Travail à réaliser: D'après l'extrait étudié sur les fils de Haman, quelle petite lettre supplémentaire figure dans le Tanakh de l'édition Soncino ?

Extrait étudié:
——————————

Ceux qui suivent cette file depuis son début savent que nous n’avons, contrairement à ce qui est cru habituellement, pas conservé en notre possession le texte précis, à la lettre près, de la Torah.
Il n’est donc pas surprenant d’observer qu’il existe plusieurs traditions concurrentes quant à savoir quelles lettres, dans la liste des 10 fils de Haman, doivent être mentionnées en écriture plus petite.
C’est ainsi que le Tanakh, édition Soncino, contient une petite lettre supplémentaire, un Tav. La valeur numérique de cette lettre est de 400, ce qui rajouterait apparemment 400 ans pour la prédiction de la mort des dignitaires nazis.
Les Tanakhim, édition Kapach, quant à eux, omettent le petit Zayin (valeur numérique 7). Les nazis auraient ainsi du être mis à mort 7 ans auparavant.
Je suis convaincu qu’il existe encore bien d’autres versions, si l’on examine l’ensemble des manuscrits de la Meguila en notre possession.

——————————

Section des données:

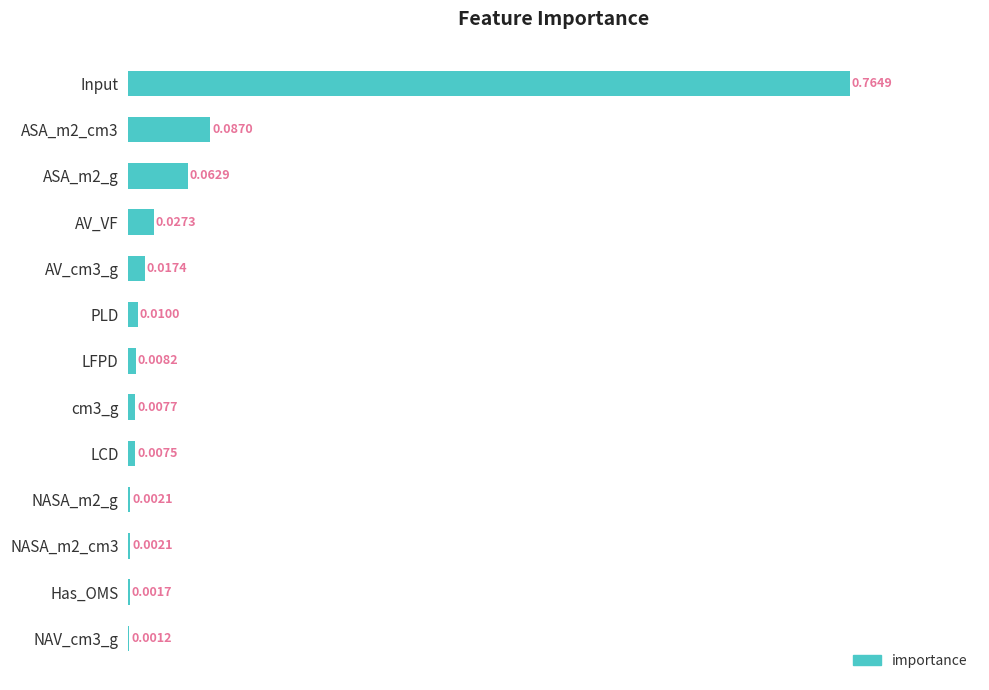

What is the sum of all values?

1.0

——————————

Corrigé de l'exercice: Un Tav, dont la valeur numérique est de 400.